> Written task
Render everything from the line containing "class: Magnoliopsida" down to the last line as a JSON list of strings, one string per line, with blank lines left out.

> The records
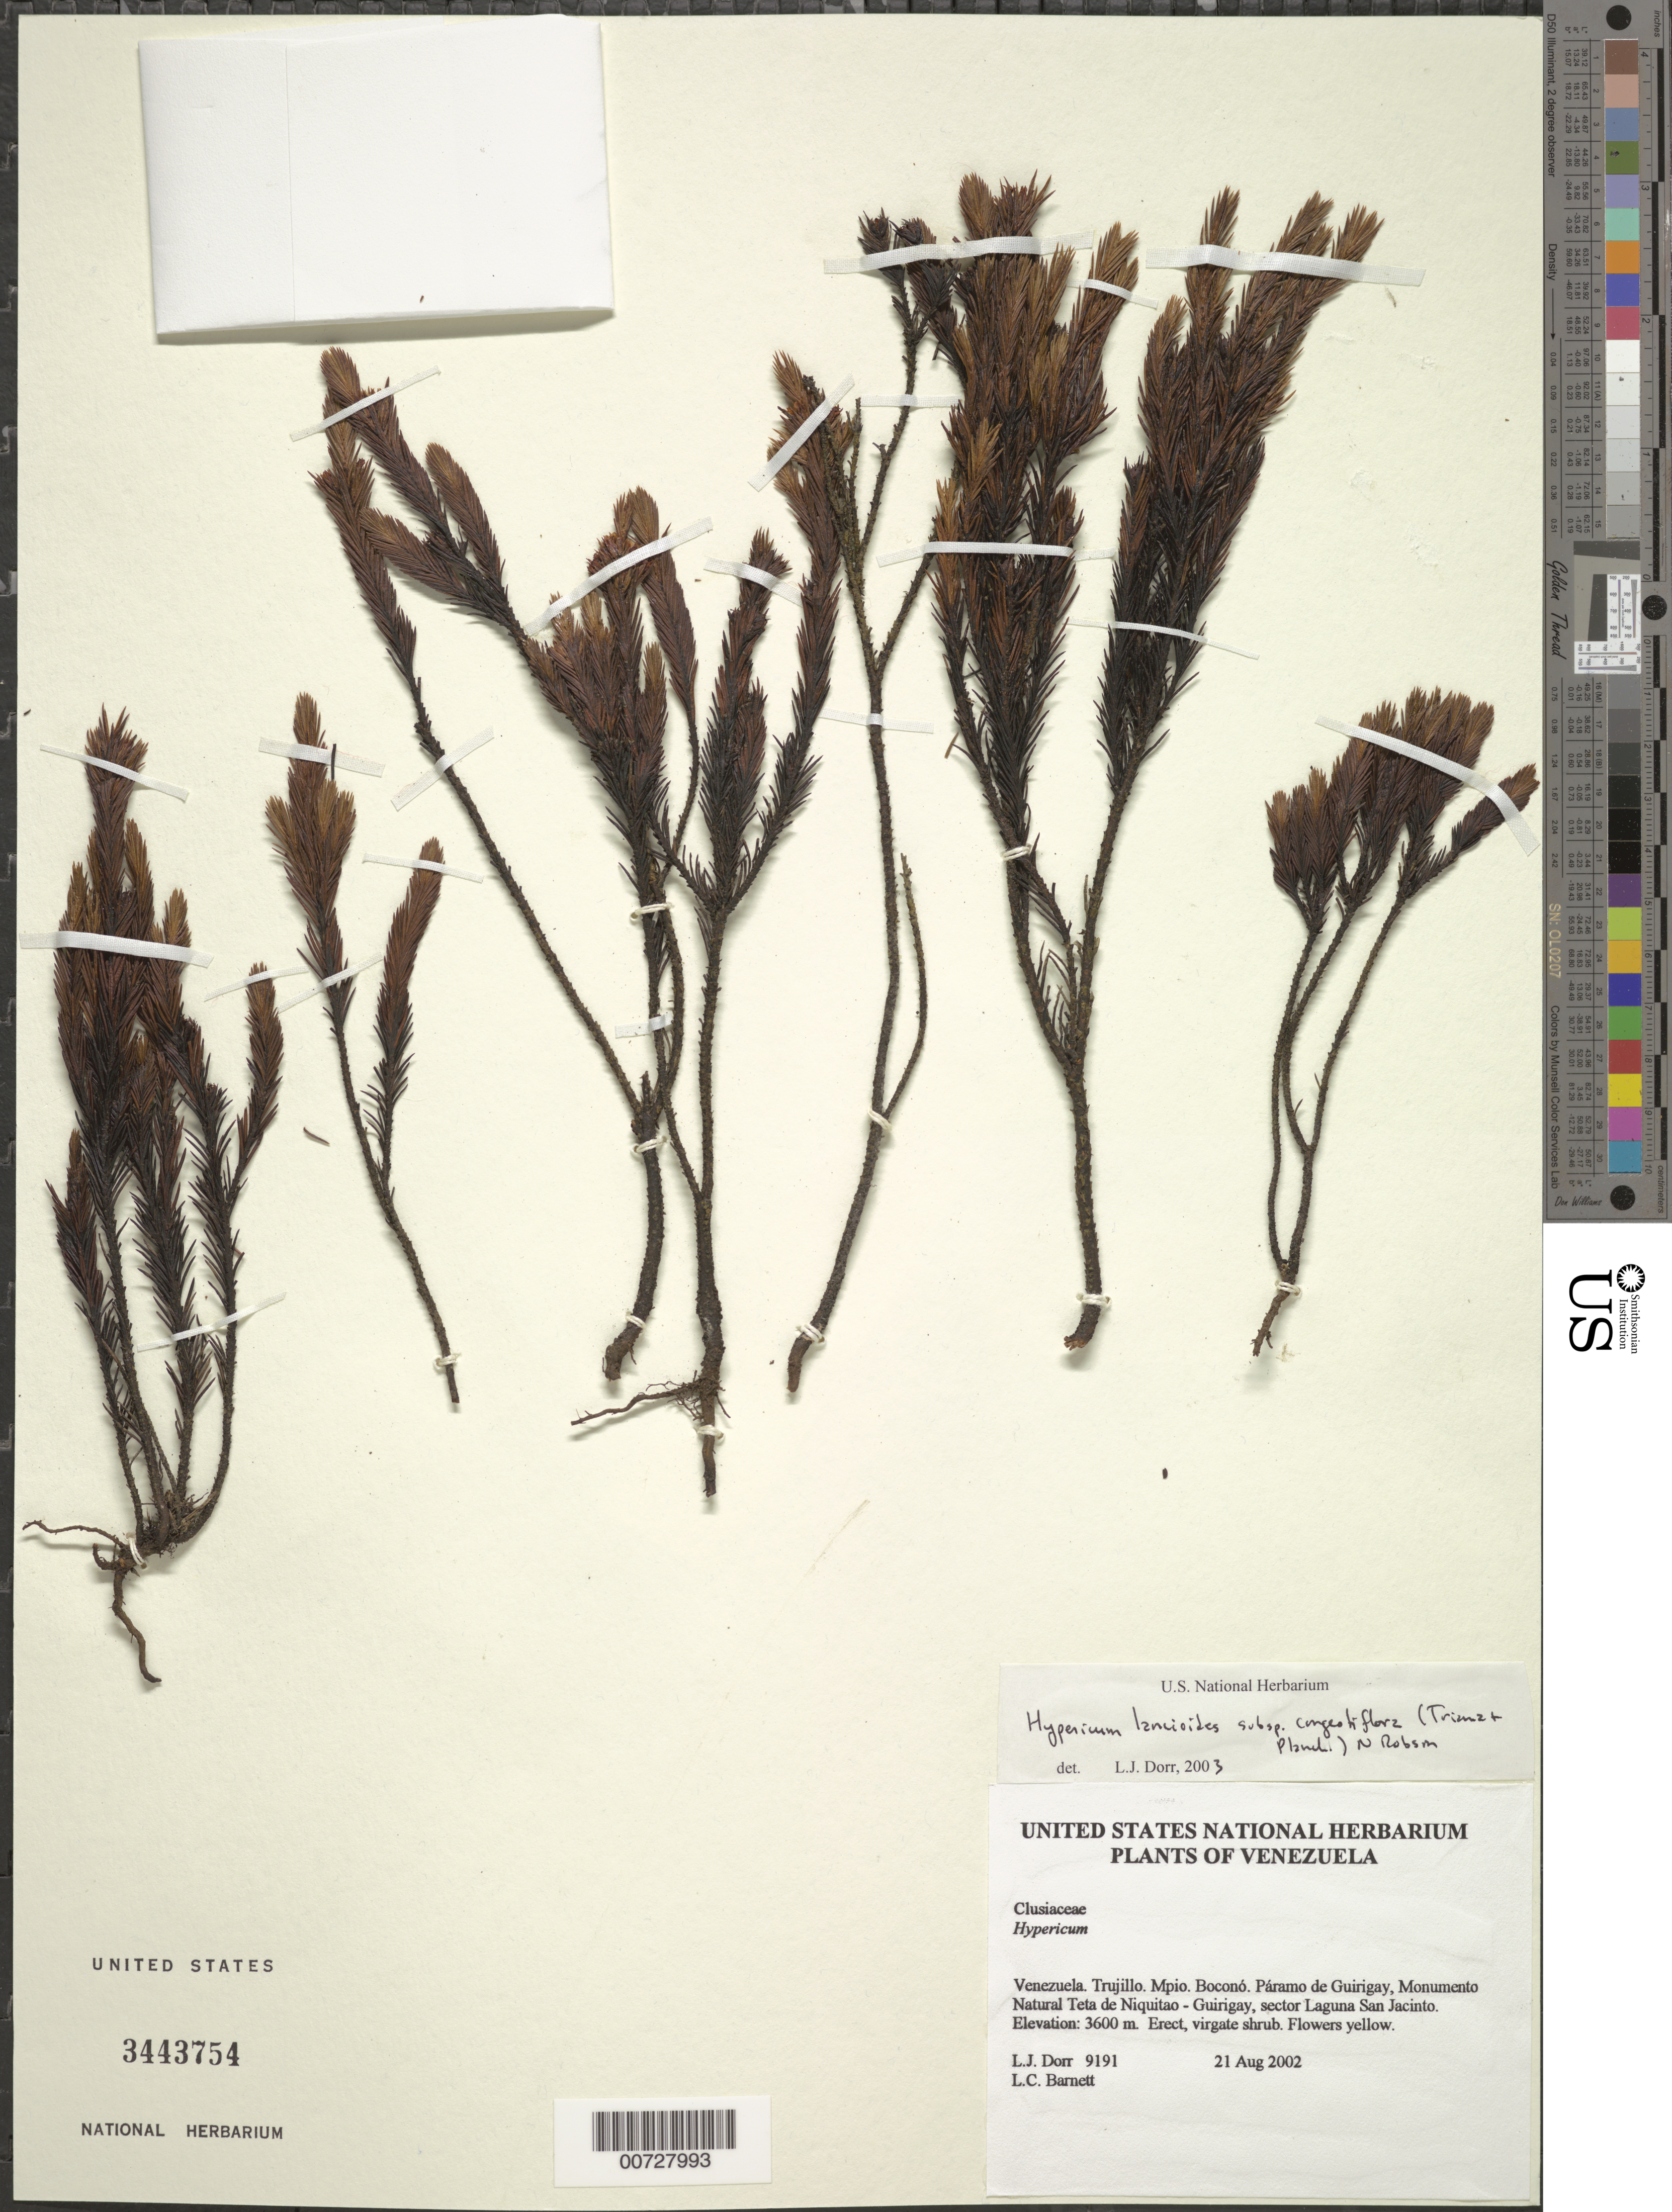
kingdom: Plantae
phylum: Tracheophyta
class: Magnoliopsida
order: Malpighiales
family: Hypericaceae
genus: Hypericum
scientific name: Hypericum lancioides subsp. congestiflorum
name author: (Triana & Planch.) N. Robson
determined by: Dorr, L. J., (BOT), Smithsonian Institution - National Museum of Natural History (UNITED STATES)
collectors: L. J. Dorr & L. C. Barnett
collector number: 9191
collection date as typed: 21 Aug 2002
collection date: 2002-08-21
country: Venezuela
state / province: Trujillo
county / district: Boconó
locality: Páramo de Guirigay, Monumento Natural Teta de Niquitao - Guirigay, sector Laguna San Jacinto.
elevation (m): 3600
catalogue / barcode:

> Output of the task
[
  "class: Magnoliopsida",
  "order: Malpighiales",
  "family: Hypericaceae",
  "genus: Hypericum",
  "scientific name: Hypericum lancioides subsp. congestiflorum",
  "name author: (Triana & Planch.) N. Robson",
  "determined by: Dorr, L. J., (BOT), Smithsonian Institution - National Museum of Natural History (UNITED STATES)",
  "collectors: L. J. Dorr & L. C. Barnett",
  "collector number: 9191",
  "collection date as typed: 21 Aug 2002",
  "collection date: 2002-08-21",
  "country: Venezuela",
  "state / province: Trujillo",
  "county / district: Boconó",
  "locality: Páramo de Guirigay, Monumento Natural Teta de Niquitao - Guirigay, sector Laguna San Jacinto.",
  "elevation (m): 3600",
  "catalogue / barcode:"
]